I suppose, ballparking motor resistance at 0.5 ohm, that at a rated 12.0 volts it would be 24 amps, and real world at 14.5 volts it would be 29 amps.
you would need to get an accurate measurement of the electric motor resistance, and that of your electrical system. I suppose it might just be enough, if armature resistance is lower than 0.5 ohms and electrical system could be higher than you think- if you measure 14.2 volts at battery terminals but alternator could be putting out 14.6 volts at its terminal to make up for voltage drop in the system and you are seeing closer to that 14.6 volts versus 14.2 at radiator fan.
also my point of oem control starting fans in series on low speed, inherently reducing inrush current, tends to favor my memory of why they do it... because they use a less expensive DC electric motor not having any kind of starting circuit... and the 1 OEM fuse for powering both fans was 40A expecting the two fans to start in series.
That explains the situation 100% right there.
These fans are not designed to be able to be run in series, at least according to the reviews of people that attempted to do so (if they knew what they were doing). That is why I went the route I went.
I am considering changing the entire thing up and having Fan 1 trip both fans low speed, and Fan 2 trip both fans high speed. Maybe doing it this way since I am starting the fans out slower they won't pull as much initial draw as opposed to going from stalled to high immediately.
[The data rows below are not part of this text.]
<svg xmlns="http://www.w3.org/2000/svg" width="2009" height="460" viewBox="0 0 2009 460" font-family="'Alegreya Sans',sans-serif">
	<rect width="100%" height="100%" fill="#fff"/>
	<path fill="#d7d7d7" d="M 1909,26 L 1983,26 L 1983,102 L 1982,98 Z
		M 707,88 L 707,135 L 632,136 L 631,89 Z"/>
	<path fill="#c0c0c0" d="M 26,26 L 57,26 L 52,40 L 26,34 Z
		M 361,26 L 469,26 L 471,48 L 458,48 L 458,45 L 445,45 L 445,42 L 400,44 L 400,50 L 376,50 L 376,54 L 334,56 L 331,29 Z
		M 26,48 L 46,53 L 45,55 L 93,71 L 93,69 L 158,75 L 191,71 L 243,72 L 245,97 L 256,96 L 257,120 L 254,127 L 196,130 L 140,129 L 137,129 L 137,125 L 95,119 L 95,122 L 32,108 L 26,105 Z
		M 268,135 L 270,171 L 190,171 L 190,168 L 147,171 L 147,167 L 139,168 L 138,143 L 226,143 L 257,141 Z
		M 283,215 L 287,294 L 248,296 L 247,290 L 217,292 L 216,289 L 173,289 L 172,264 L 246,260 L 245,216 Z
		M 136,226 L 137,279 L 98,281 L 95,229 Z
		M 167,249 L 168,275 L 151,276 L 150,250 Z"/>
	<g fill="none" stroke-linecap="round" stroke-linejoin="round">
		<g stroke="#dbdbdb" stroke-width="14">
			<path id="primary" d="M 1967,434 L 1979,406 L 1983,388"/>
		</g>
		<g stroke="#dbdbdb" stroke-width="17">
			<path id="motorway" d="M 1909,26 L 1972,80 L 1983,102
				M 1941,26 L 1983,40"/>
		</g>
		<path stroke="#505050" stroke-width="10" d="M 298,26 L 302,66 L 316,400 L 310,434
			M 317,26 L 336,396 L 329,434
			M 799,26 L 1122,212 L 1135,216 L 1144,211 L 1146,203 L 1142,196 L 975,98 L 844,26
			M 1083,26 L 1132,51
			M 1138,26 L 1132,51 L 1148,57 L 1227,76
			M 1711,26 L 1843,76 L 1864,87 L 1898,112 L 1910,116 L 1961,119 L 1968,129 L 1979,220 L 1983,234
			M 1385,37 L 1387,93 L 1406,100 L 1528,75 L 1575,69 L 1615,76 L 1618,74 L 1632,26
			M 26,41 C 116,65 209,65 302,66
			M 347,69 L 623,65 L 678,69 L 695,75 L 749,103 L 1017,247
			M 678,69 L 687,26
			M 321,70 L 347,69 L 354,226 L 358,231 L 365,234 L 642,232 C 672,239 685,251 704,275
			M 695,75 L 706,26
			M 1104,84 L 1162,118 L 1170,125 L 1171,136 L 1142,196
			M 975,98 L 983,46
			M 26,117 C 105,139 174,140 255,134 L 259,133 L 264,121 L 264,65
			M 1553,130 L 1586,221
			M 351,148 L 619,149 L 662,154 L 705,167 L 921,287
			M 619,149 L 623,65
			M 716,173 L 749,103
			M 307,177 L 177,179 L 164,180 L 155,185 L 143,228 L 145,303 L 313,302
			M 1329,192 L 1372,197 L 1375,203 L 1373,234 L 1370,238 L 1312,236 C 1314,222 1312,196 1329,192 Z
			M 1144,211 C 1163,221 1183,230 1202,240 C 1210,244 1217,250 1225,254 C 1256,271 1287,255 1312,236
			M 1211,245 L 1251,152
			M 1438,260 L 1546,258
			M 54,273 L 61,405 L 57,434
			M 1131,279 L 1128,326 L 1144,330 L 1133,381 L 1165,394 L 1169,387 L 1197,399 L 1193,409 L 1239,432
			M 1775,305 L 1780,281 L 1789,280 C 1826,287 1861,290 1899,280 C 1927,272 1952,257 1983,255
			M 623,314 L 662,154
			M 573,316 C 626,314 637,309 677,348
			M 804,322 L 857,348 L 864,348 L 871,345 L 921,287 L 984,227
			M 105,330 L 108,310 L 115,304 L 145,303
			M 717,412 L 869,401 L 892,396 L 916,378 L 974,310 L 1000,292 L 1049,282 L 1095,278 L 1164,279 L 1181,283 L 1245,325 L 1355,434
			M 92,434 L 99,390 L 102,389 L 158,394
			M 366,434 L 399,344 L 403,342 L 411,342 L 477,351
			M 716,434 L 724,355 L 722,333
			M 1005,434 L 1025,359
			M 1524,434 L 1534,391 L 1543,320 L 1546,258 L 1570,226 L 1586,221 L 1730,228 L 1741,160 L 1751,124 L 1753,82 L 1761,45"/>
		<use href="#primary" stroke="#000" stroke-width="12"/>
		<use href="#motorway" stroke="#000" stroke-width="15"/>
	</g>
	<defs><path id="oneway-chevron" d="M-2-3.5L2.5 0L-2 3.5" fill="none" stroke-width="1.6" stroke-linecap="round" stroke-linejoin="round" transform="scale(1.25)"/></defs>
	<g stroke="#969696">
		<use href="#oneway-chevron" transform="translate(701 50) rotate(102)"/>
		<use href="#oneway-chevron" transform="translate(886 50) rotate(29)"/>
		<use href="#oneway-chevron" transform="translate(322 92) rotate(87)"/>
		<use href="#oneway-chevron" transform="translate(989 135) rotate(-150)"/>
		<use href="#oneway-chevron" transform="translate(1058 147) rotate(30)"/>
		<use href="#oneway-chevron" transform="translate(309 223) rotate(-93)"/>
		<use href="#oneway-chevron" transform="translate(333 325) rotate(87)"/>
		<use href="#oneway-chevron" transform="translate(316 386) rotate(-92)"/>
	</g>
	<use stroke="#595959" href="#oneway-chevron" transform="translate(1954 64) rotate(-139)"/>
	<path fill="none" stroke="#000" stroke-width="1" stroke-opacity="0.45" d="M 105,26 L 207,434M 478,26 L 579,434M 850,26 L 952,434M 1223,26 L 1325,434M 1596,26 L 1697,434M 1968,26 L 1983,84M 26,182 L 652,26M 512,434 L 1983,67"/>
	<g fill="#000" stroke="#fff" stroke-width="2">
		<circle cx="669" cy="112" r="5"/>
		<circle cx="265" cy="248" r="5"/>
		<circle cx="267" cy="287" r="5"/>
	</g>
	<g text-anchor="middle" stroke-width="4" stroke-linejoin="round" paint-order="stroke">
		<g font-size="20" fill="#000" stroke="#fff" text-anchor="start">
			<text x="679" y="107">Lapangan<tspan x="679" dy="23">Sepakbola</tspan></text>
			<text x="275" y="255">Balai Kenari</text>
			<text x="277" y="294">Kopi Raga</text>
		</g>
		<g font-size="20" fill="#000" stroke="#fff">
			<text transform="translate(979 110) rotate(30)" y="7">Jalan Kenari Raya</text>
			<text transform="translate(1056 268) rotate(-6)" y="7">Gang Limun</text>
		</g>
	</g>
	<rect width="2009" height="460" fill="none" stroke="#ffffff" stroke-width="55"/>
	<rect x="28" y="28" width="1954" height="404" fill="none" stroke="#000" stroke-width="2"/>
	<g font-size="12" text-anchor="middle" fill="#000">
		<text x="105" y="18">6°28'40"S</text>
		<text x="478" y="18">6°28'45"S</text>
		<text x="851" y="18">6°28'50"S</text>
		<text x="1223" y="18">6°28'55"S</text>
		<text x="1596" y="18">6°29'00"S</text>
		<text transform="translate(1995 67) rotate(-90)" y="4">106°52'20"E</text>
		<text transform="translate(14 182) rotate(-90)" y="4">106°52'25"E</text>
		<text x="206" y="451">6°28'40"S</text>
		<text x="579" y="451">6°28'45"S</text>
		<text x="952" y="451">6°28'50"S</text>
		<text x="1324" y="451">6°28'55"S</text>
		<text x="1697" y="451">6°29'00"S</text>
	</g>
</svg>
Plus I'm not really liking the working noise volume of these fans on high speed. A single fan on high will cool the motor from 184 when it trips on to 178 in about 60 seconds so it's not like I need the CFM that high is putting out. 2 on low should be quieter and still adequately cool the engine.
01-15-2017 | 11:37 PM
#23
Sleep on it overnight, wake up, use ohms law and do the math - and then you'll see that a device that consumes constant power will need less current with a higher voltage.
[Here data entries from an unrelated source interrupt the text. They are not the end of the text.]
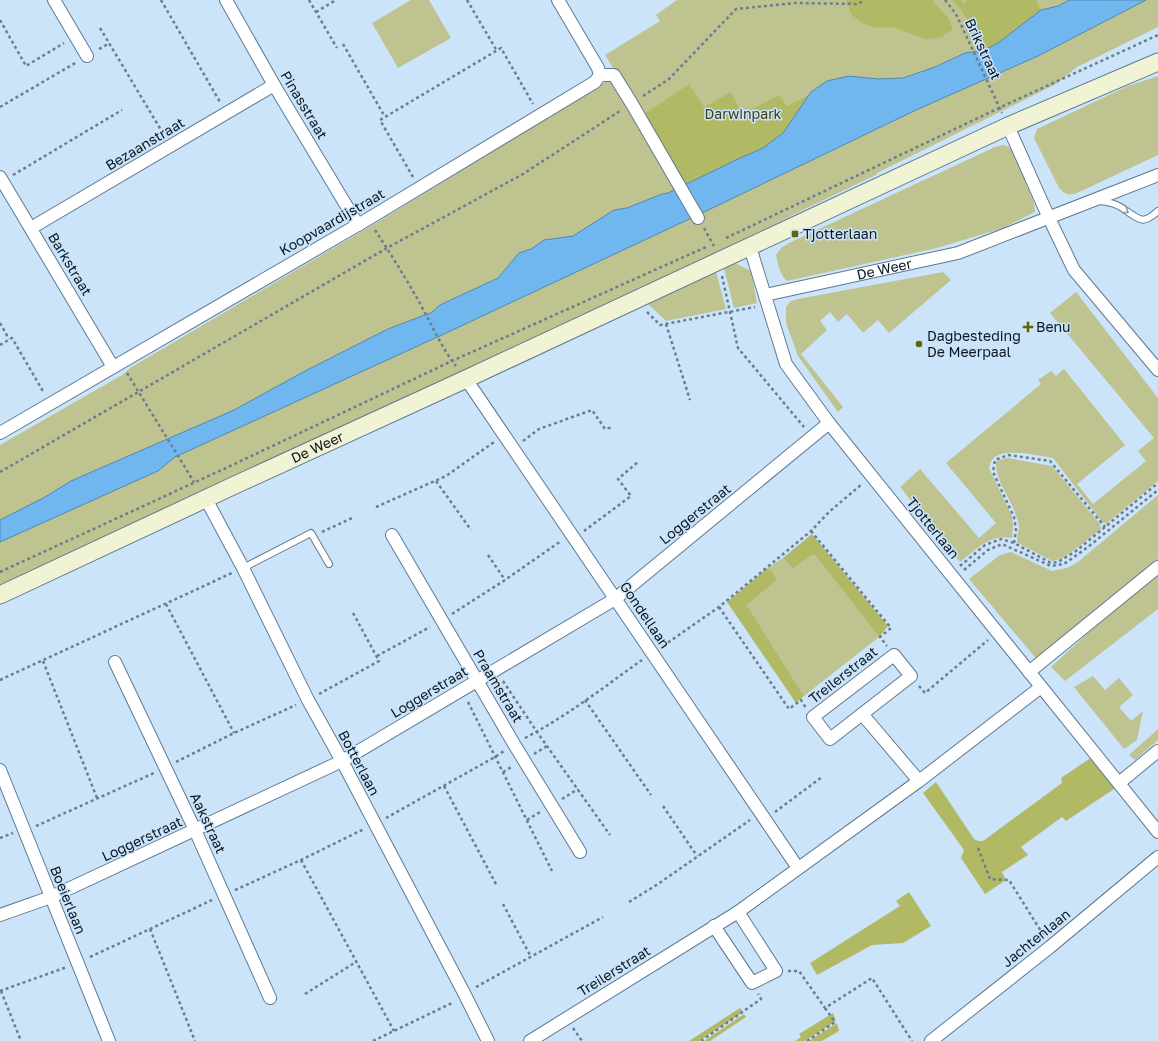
<svg xmlns="http://www.w3.org/2000/svg" width="1158" height="1041" viewBox="0 0 1158 1041" font-family="'Golos Text',sans-serif">
<style>
.green{fill:#bec390}
.forest{fill:#b2b964}
.water{fill:#70b7f0;stroke:#5287b2}
.lines{fill:none;stroke-linecap:round;stroke-linejoin:round}
.lane-casing{stroke:#5e7a92;stroke-width:8}
.street-casing{stroke:#5e7a92;stroke-width:14}
.secondary-casing{stroke:#5e7a92;stroke-width:19}
.path{stroke:#6c7e8e;stroke-width:2.5;stroke-dasharray:3 3;stroke-linecap:butt}
.lane{stroke:#fff;stroke-width:6}
.street{stroke:#fff;stroke-width:12}
.secondary{stroke:#f0f3d4;stroke-width:17}
.oneway{stroke:#92979b}
.poi-dot{fill:#626602;stroke:#cbe4fa;stroke-width:1.5}
.labels{text-anchor:middle;stroke-width:3;stroke-linejoin:round;paint-order:stroke}
.street-label{font-size:14px;fill:#0c1721;stroke:#cbe4fa}
.park-label{font-size:14px;fill:#3a3c17;stroke:#cbe4fa}
.poi-label{font-size:14px;fill:#0c1721;stroke:#cbe4fa;text-anchor:start}
</style>
<rect width="100%" height="100%" fill="#cbe4fa"/>
<!-- green -->
<g class="green">
<polygon points="411,0 429,0 451,38 398,68 372,23"/>
<polygon points="677,0 1158,0 1158,27 1077,67 1056,84 877,173 876,175 811,206 710,256 0,588 0,445 122,375 130,368 381,220 612,78 615,71 605,55 660,21 656,15"/>
<path d="M1158 76V155L1077 193C1068 196 1065 194 1059 188L1034 138 1037 129 1128 86Z"/>
<path d="M1003 145 1012 148 1034 203 1035 212 1003 228 937 248 787 281C779 273 778 265 776 255L781 248 791 242 995 147Z"/>
<polygon points="735,263 751,271 757,303 734,308 724,268"/>
<polygon points="716,272 726,309 666,321 648,304"/>
<polygon points="943,272 951,280 889,333 878,320 863,333 847,314 838,322 830,312 820,321 827,330 801,354 843,407 838,412 798,356 786,323 786,307 791,301 798,299"/>
<path d="M1076 292 1158 398V481L1107 523H1103L1053 458C1039 456 1001 446 992 460 990 462 990 466 989 468L1012 516 1013 527 1012 538C989 534 976 550 960 562L900 487 920 469 979 538 996 523 946 463 1041 384 1038 380 1051 371 1056 376 1064 369 1125 445 1077 484 1093 504 1146 461 1138 451 1154 438 1050 313Z"/>
<path d="M1008 458 1052 466 1100 524 1101 529 1077 548 1061 559 1052 561 1018 543C1016 538 1018 534 1019 528 1019 525 1018 520 1016 516 1011 497 995 482 996 462L1002 459Z"/>
<polygon points="1158,495 1158,559 1078,625 1040,663 969,579 1000,555 1011,552 1052,571 1067,568 1078,562"/>
<polygon points="812,555 815,555 879,637 804,696 747,605 775,582 777,579 771,570 766,569 783,558 793,569"/>
<polygon points="1158,574 1158,609 1065,681 1051,667 1098,624"/>
<polygon points="1093,676 1105,690 1119,678 1133,695 1119,707 1131,721 1143,711 1137,740 1124,749 1074,687"/>
<polygon points="1158,729 1158,740 1135,760 1129,755"/>
</g>
<!-- forest -->
<g class="forest">
<polygon points="846,0 932,0 949,19 953,29 941,38 925,39 892,27 876,28 862,23 851,14"/>
<polygon points="952,0 961,0 964,4 966,0 1036,0 1041,10 998,43 985,50 960,8"/>
<polygon points="689,84 704,107 731,92 742,114 779,95 787,106 809,95 783,133 763,148 683,186 641,116"/>
<polygon points="812,534 888,626 879,637 815,555 812,555 793,569 783,558"/>
<polygon points="766,569 771,570 777,579 775,582 747,605 804,696 796,703 727,602"/>
<polygon points="1092,757 1117,787 1066,821 1062,817 1021,847 1028,855 1002,872 1006,880 985,894 961,858 964,850 923,793 936,782 974,839 978,841 983,841 1062,783 1061,778"/>
<polygon points="909,892 931,926 903,943 872,945 817,975 810,963 900,906 896,901"/>
<polygon points="740,1008 743,1012 699,1041 689,1041"/>
<polygon points="833,1013 836,1021 805,1041 795,1041 801,1037 799,1034"/>
<polygon points="744,1014 746,1017 710,1041 704,1041"/>
<polygon points="837,1023 839,1031 822,1041 809,1041"/>
</g>
<!-- water -->
<polygon class="water" points="1069,0 1146,0 1038,56 914,111 700,214 444,334 175,457 158,471 0,542 0,520 45,497 71,481 234,410 305,371 388,329 422,316 431,313 440,305 498,278 519,253 531,249 544,240 573,236 614,210 627,208 662,194 668,193 738,159 763,148 783,133 811,92 827,81 849,76 878,79 903,78 935,67 965,53 985,50 998,43 1041,10 1058,6"/>
<g class="lines">
<defs>
<g id="lane">
<path d="M1097 201C1106 201 1118 204 1125 210 1140 220 1143 225 1158 211"/>
<polyline points="243,568 311,533 329,564"/>
</g>
<g id="street">
<polyline points="54,0 87,56"/>
<polyline points="226,0 274,85 358,225"/>
<polyline points="600,75 614,75 632,104 698,218"/>
<polyline points="1008,126 1049,218 1074,270 1158,370"/>
<polyline points="0,177 113,367"/>
<polyline points="31,228 274,85"/>
<polyline points="750,247 786,364 829,423 1158,832"/>
<path id="s1" d="M765 295 958 253 1158 175"/>
<polyline points="466,379 798,868"/>
<polyline points="0,433 368,219 595,82 600,75 598,68 558,0"/>
<polyline points="206,499 243,568 308,700 342,761 464,993 488,1041"/>
<polyline points="392,535 514,744 580,852"/>
<polygon points="894,655 911,676 830,739 813,717"/>
<polyline points="115,662 195,830 270,998"/>
<polyline points="1029,672 1158,567"/>
<polyline points="862,714 919,781"/>
<polyline points="0,770 109,1041"/>
<polyline points="1119,783 1158,751"/>
<polyline points="0,915 51,897 342,761 615,599 829,423"/>
<polyline points="714,926 752,983 776,971 738,912"/>
<polyline points="530,1041 738,912 919,781 1041,687"/>
<polyline points="931,1041 1050,947 1158,857"/>
</g>
<g id="secondary">
<path id="s2" d="M0 595 235 485 466 379 1008 126 1158 62"/>
</g>
</defs>
<!-- lane casing -->
<use href="#lane" class="lane-casing"/>
<!-- street casing -->
<use href="#street" class="street-casing"/>
<!-- secondary casing -->
<use href="#secondary" class="secondary-casing"/>
<!-- path -->
<g class="path">
<polyline points="161,0 220,102"/>
<polyline points="309,0 337,48"/>
<polyline points="467,0 497,51"/>
<polyline points="945,0 956,14 1002,113"/>
<polyline points="316,12 336,0"/>
<polyline points="0,20 26,66 64,43"/>
<polyline points="100,28 164,135"/>
<polyline points="343,44 385,117"/>
<polyline points="99,49 108,44"/>
<polyline points="643,96 669,79 736,9 795,3 859,4 863,0"/>
<polyline points="0,107 77,62"/>
<polyline points="13,175 122,110"/>
<polyline points="413,177 380,120 385,117 501,48 533,104"/>
<polyline points="704,228 714,246"/>
<path d="M375 230C392 256 409 283 424 311 434 329 443 350 456 366"/>
<polyline points="726,238 999,108 1158,35"/>
<polyline points="722,276 738,348 804,427"/>
<polyline points="647,312 660,325 755,307"/>
<polyline points="0,323 9,339"/>
<polyline points="666,324 690,400"/>
<polyline points="0,345 12,338 44,393"/>
<polyline points="127,373 194,482"/>
<polyline points="523,441 539,429 592,410 605,429 613,427"/>
<polyline points="0,472 387,248 523,174 620,111"/>
<polyline points="436,481 471,530"/>
<polyline points="376,507 446,476 494,442"/>
<polyline points="584,531 631,496 618,479 639,461"/>
<polyline points="811,531 891,628 880,637 887,646"/>
<polyline points="322,532 352,518"/>
<polyline points="1014,543 1016,530 1014,517 993,472 995,460 1008,455 1050,461 1105,527"/>
<polyline points="488,555 505,580"/>
<polyline points="960,566 985,545 1001,539 1014,543 1051,563 1058,562 1076,551 1158,483"/>
<polyline points="964,570 988,550 1002,544 1051,566 1064,564 1088,547 1158,490"/>
<polyline points="0,572 226,468 452,361 706,247"/>
<polyline points="166,604 234,733"/>
<polyline points="719,607 789,709 801,700 806,708"/>
<polyline points="452,614 505,580 561,541"/>
<polyline points="663,646 719,607 811,531 829,512 862,484"/>
<polyline points="377,656 430,627"/>
<polyline points="43,661 97,798"/>
<polyline points="0,680 232,573"/>
<polyline points="503,681 537,732 610,835"/>
<polyline points="919,686 925,693 988,640"/>
<polyline points="319,694 379,661 352,611"/>
<polyline points="585,700 651,795"/>
<polyline points="468,702 552,871"/>
<path d="M525 738C567 716 604 687 642 660"/>
<polyline points="534,754 547,746"/>
<polyline points="176,762 234,733 296,705"/>
<polyline points="503,772 513,766"/>
<polyline points="444,786 497,886"/>
<polyline points="562,799 578,789"/>
<polyline points="663,806 697,856"/>
<polyline points="775,812 822,777"/>
<polyline points="386,818 495,757 504,751"/>
<polyline points="527,820 540,812"/>
<polyline points="36,826 154,773"/>
<polyline points="0,838 13,833"/>
<polyline points="978,848 990,879 1009,880 1044,936"/>
<polyline points="301,860 394,1031"/>
<polyline points="235,890 301,860 364,829"/>
<polyline points="629,902 658,884 750,820"/>
<polyline points="503,904 531,957"/>
<polyline points="150,929 195,1041"/>
<polyline points="90,957 212,900"/>
<polyline points="788,971 799,971 825,1008 872,978 912,1041"/>
<polyline points="476,987 603,917"/>
<polyline points="0,991 67,967"/>
<polyline points="1,991 21,1041"/>
<polyline points="305,994 356,962"/>
<polyline points="573,1028 582,1041"/>
<polyline points="373,1041 454,1002"/>
<polyline points="701,1041 761,999 758,994"/>
<polyline points="807,1041 835,1022 825,1008"/>
</g>
<!-- lane -->
<use href="#lane" class="lane"/>
<!-- street -->
<use href="#street" class="street"/>
<!-- secondary -->
<use href="#secondary" class="secondary"/>
</g>
<!-- one-way arrows -->
<defs><path id="oneway-chevron" d="M-2-3.5L2.5 0L-2 3.5" fill="none" stroke-width="1.6" stroke-linecap="round" stroke-linejoin="round"/></defs>
<use class="oneway" href="#oneway-chevron" transform="translate(1126 211) rotate(34)"/>
<!-- markers -->
<g class="poi-dot">
<rect x="791" y="230" width="8" height="8" rx="2"/>
<path d="M1026 321h4v4h4v4h-4v4h-4v-4h-4v-4h4z"/>
<circle cx="919" cy="344" r="4"/>
</g>
<g class="labels">
<!-- street labels -->
<g class="street-label">
<text transform="translate(983 49) rotate(65)" y="5">Brikstraat</text>
<text transform="translate(304 105) rotate(59)" y="5">Pinasstraat</text>
<text transform="translate(145 144) rotate(-31)" y="5">Bezaanstraat</text>
<text transform="translate(332 222) rotate(-30)" y="5">Koopvaardijstraat</text>
<text transform="translate(70 264) rotate(59)" y="5">Barkstraat</text>
<text dy="5" stroke="none"><textPath href="#s1" startOffset="122">De Weer</textPath></text>
<text dy="5" stroke="none"><textPath href="#s2" startOffset="350">De Weer</textPath></text>
<text transform="translate(695 514) rotate(-39)" y="5">Loggerstraat</text>
<text transform="translate(933 528) rotate(51)" y="5">Tjotterlaan</text>
<text transform="translate(645 615) rotate(56)" y="5">Gondellaan</text>
<text transform="translate(843 675) rotate(-38)" y="5">Treilerstraat</text>
<text transform="translate(498 686) rotate(59)" y="5">Praamstraat</text>
<text transform="translate(429 692) rotate(-31)" y="5">Loggerstraat</text>
<text transform="translate(359 763) rotate(62)" y="5">Botterlaan</text>
<text transform="translate(208 823) rotate(65)" y="5">Aakstraat</text>
<text transform="translate(142 839) rotate(-25)" y="5">Loggerstraat</text>
<text transform="translate(68 900) rotate(68)" y="5">Boeierlaan</text>
<text transform="translate(1036 938) rotate(-39)" y="5">Jachtenlaan</text>
<text transform="translate(614 971) rotate(-32)" y="5">Treilerstraat</text>
</g>
<!-- park labels -->
<g class="park-label">
<text x="743" y="119">Darwinpark</text>
</g>
<!-- poi labels -->
<g class="poi-label">
<text x="803" y="239">Tjotterlaan</text>
<text x="1036" y="332">Benu</text>
<text x="927" y="341">Dagbesteding<tspan x="927" dy="16">De Meerpaal</tspan></text>
</g>
</g>
</svg>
This is the whole reason why many parts of the world use 240V in houses and why the US has dual voltages in houses - so appliances can run at higher voltages and lower amperages. (Than means less wire.)
This is the whole reason why many parts of the world use 240V in houses and why the US has dual voltages in houses - so appliances can run at higher voltages and lower amperages. (Than means less wire.)
Last edited by wssix99; 01-16-2017 at 12:05 AM.
01-15-2017 | 11:43 PM
#24
I agree but why would it not blow with the engine running and alternator unplugged?? You would think that would pinpoint the alternator as the issue but its obviously charging with a system voltage of 14.2 so it can't be shorting anything. And I think if it was the alternator it would have blown when the fan was running and I plugged the alternator back in but it didn't, it just sped the fan up when the system voltage raised from the charging system.
YOur problem could be with induced current between two wires, or your short may express itself only when the system voltage is higher than battery voltage or the PCM may be triggering something only when the alternator is providing a healthy output. As pointed out above, the current should go down when the voltage comes up.
01-16-2017 | 07:24 AM
#25
you were correct,
I was looking at it from an incorrect perspective & typing too fast.
For something like his electric fan motor yes higher voltage will also mean more current draw as the motor spins faster.